Red blood cells contain a pigment called haemoglobin. This binds to oxygen molecules to bring oxygen from the lungs and it also brings carbon dioxide back to the lungs. Oxygen saturation (SO₂) is simply the percentage of cells with oxygenated haemoglobin. The saturation level of cells in the arteries is an important baseline and this is called arterial oxygen saturation (SaO₂). Pulse oximeters measure peripheral oxygen saturation (SpO₂), which is a good estimate of SaO₂. When a cell in oxygenated, it absorbs more infrared light than red light, giving it a vibrant red colour; the opposite is the case when it is deoxygenated, making it look darker. Pulse oximeters pass both red and infrared light through a finger, toe or earlobe and, by comparing how much of each is absorbed, calculate the percentages of oxygenated and deoxygenated cells. This makes it a very simple, quick and painless test.
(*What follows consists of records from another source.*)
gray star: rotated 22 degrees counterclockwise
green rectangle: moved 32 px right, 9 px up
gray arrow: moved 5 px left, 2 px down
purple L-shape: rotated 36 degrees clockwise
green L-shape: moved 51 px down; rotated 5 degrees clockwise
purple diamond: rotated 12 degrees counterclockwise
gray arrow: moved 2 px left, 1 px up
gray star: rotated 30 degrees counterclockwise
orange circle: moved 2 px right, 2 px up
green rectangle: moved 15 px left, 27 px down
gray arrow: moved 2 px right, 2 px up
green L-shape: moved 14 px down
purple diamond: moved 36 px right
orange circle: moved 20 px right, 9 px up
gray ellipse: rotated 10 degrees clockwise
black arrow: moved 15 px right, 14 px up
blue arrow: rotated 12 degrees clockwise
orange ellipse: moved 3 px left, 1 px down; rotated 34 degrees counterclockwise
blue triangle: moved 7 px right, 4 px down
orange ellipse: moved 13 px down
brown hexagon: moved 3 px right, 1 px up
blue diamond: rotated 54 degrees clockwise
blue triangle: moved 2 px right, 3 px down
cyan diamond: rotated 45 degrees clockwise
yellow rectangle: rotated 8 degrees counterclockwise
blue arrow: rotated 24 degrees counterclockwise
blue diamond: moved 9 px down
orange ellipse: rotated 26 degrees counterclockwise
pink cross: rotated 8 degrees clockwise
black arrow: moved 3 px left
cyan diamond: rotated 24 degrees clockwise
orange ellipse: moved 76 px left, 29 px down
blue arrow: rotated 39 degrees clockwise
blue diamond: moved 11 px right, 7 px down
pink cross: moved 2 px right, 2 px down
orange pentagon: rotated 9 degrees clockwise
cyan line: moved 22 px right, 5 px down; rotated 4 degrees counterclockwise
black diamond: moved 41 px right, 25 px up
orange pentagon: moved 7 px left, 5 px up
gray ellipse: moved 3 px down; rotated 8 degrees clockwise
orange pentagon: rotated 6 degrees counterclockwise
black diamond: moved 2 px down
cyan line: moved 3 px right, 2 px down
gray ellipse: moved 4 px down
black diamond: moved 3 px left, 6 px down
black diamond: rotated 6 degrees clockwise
Saturation levels of 95% to 100% are considered normal; below that is low and if it drops below 90% the condition is known as hypoxaemia.
On average, just over 6% of the population have low oxygen saturation levels (below 95%) but this rises to almost 20% in those with a BMI of 35 kg/m² or more, and 15.5% in those with COPD. It is higher in men than women and higher in those over 65 than those under 65.  Pulse oximetry has become an essential tool in monitoring the well-being of individuals travelling on high altitude expeditions, where changes in oxygen saturation can vary widely depending on the individual and on the duration of acclimatisation. Development of pulse oximeter validation
ISO protocols for the validation of pulse oximeters have been developed by the ISO since 1992, the most recent of which is ISO 80601-2-61:2011. This standard is required for FDA premarket 510k submissions.  However, there is almost a total absence of peer-reviewed publications showing the validity of pulse oximeters.